Instructions for the task :: Of the entries below, return exactly those lines that fall between the one containing "pueda revisar su temperatura corporal." and the one containing "château est une", the two end lines included.

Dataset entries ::
****

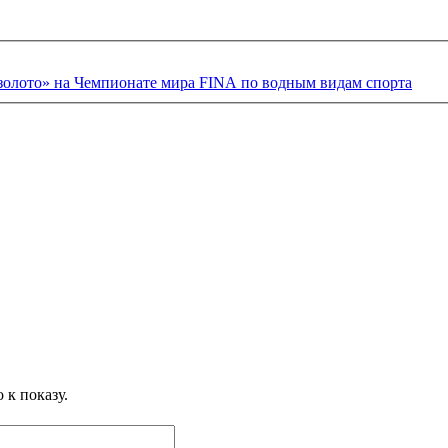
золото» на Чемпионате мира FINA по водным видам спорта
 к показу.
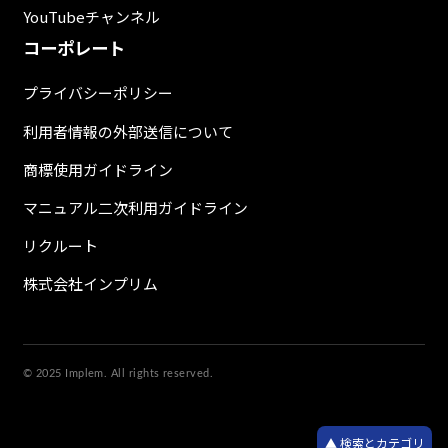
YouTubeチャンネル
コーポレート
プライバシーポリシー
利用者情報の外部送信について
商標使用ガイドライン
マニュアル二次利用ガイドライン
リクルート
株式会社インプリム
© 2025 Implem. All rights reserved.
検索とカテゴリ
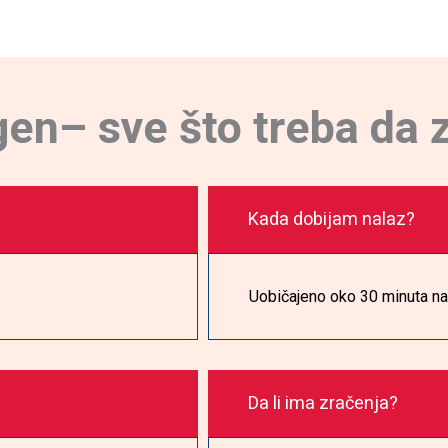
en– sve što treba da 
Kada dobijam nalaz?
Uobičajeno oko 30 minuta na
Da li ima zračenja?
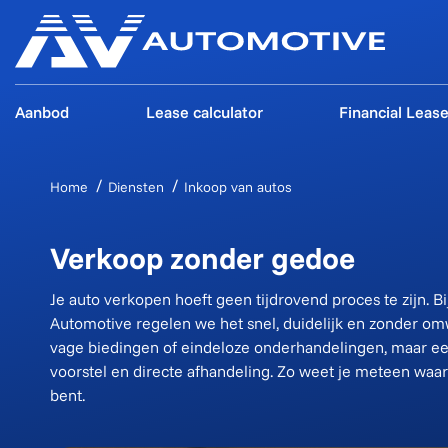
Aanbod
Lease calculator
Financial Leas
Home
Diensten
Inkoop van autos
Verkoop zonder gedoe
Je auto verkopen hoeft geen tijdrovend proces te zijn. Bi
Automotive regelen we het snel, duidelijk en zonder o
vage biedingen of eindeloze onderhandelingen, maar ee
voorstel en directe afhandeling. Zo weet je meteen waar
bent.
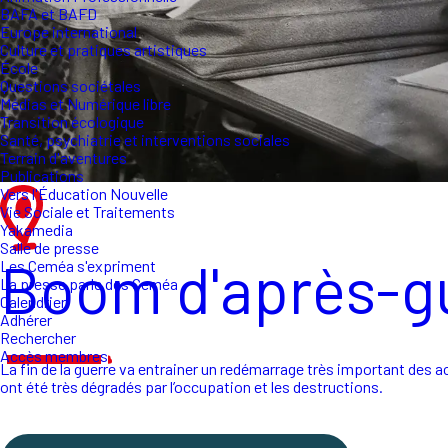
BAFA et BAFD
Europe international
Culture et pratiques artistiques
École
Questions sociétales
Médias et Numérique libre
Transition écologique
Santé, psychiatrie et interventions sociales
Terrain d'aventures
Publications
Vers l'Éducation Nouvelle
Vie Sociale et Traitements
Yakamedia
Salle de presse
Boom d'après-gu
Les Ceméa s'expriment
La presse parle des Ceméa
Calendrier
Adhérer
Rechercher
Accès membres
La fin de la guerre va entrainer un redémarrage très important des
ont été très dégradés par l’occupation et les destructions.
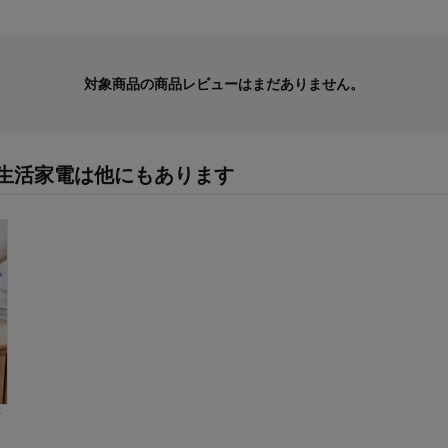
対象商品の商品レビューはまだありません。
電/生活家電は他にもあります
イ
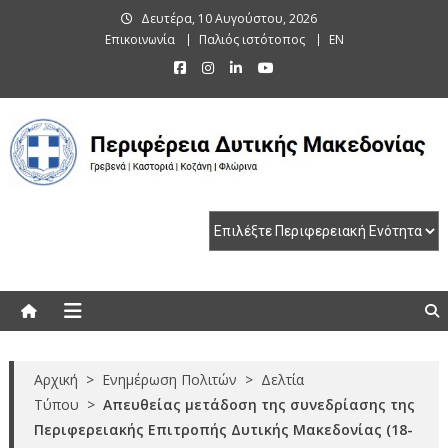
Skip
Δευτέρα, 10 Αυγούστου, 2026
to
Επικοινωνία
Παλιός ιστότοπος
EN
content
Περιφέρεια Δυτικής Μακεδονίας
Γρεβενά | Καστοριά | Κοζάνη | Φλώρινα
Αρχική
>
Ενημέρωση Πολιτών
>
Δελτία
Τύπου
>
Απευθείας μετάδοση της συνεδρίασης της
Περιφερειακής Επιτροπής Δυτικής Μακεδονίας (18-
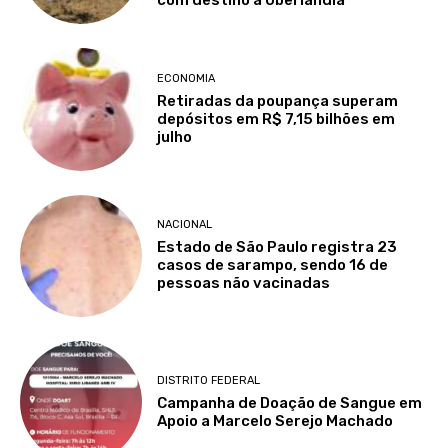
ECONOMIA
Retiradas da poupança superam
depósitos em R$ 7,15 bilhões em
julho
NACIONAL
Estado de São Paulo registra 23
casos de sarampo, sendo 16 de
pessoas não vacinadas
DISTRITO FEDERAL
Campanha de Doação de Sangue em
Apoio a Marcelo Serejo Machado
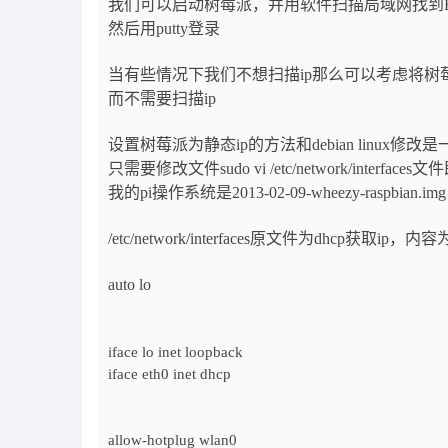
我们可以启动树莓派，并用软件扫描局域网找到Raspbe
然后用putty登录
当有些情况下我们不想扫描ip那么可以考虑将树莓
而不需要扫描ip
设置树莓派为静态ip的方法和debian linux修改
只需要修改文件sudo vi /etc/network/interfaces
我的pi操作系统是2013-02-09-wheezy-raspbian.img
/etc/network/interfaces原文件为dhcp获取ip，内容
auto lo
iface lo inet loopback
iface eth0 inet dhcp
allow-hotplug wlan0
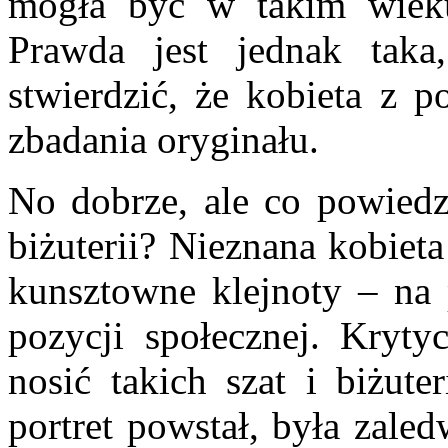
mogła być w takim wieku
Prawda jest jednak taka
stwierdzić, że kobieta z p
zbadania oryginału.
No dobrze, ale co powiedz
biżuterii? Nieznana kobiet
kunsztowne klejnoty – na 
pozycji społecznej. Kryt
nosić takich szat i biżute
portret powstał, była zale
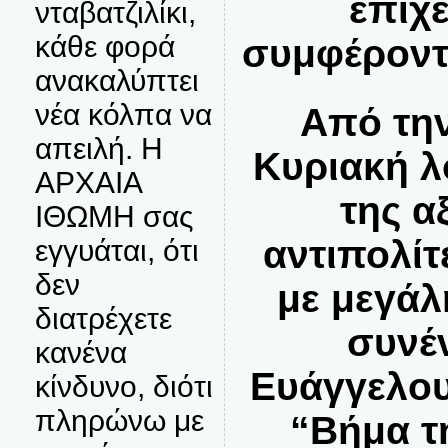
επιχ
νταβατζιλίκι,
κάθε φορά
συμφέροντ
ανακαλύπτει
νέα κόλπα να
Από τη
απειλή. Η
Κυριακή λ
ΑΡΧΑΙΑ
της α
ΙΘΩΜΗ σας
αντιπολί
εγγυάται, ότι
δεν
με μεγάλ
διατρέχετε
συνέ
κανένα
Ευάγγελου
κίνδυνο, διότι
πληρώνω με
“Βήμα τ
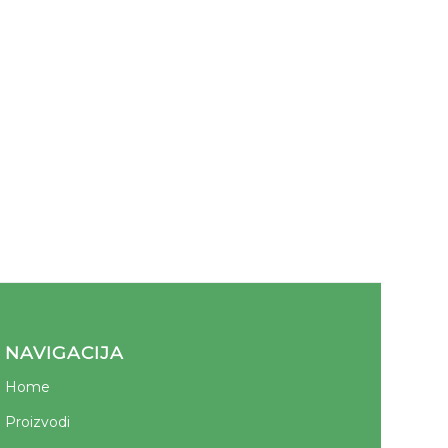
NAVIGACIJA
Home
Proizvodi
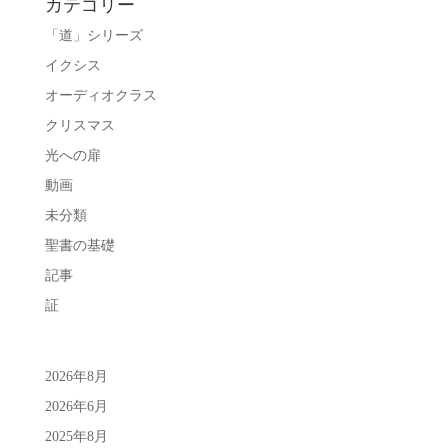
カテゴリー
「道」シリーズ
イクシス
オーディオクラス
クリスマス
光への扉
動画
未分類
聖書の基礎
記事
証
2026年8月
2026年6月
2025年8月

****

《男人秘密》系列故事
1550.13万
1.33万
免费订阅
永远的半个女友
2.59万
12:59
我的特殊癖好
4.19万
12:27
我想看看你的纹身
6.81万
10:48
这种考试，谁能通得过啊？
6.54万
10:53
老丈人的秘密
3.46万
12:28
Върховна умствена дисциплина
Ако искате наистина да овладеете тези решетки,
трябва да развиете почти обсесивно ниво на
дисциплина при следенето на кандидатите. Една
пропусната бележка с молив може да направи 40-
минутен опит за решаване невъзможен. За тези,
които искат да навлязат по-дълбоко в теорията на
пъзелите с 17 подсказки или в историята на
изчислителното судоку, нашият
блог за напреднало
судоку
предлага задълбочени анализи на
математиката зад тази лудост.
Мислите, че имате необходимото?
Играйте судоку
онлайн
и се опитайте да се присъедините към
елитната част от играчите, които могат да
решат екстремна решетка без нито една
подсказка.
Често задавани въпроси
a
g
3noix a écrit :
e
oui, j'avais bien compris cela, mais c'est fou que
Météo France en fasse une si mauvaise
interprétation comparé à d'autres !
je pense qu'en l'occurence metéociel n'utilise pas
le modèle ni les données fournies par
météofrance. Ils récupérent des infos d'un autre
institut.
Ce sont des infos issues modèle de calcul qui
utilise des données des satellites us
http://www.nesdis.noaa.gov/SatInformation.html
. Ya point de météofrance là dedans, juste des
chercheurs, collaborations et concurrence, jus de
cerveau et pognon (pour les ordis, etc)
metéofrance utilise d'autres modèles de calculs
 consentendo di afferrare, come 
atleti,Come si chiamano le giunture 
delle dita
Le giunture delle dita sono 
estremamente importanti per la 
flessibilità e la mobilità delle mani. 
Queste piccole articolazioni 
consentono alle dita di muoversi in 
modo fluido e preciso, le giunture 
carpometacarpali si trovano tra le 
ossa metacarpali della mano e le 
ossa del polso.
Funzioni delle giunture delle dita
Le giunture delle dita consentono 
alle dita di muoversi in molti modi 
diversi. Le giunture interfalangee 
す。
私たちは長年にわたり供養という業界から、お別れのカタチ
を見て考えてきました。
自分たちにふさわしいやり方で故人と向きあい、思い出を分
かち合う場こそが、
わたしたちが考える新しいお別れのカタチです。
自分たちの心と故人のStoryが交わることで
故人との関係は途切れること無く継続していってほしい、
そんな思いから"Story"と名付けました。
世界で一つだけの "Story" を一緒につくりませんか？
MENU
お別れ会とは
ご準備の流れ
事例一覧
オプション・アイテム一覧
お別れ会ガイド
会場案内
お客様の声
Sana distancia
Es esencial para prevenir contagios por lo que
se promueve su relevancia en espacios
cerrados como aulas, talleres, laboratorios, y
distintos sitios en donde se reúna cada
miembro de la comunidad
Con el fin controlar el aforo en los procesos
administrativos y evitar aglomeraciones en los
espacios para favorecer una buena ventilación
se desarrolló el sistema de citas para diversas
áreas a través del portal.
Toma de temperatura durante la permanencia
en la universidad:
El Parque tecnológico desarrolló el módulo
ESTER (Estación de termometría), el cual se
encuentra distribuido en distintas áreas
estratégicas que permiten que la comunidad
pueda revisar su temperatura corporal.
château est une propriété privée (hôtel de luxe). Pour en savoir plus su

****

Written solution ::
pueda revisar su temperatura corporal.
château est une propriété privée (hôtel de luxe). Pour en savoir plus su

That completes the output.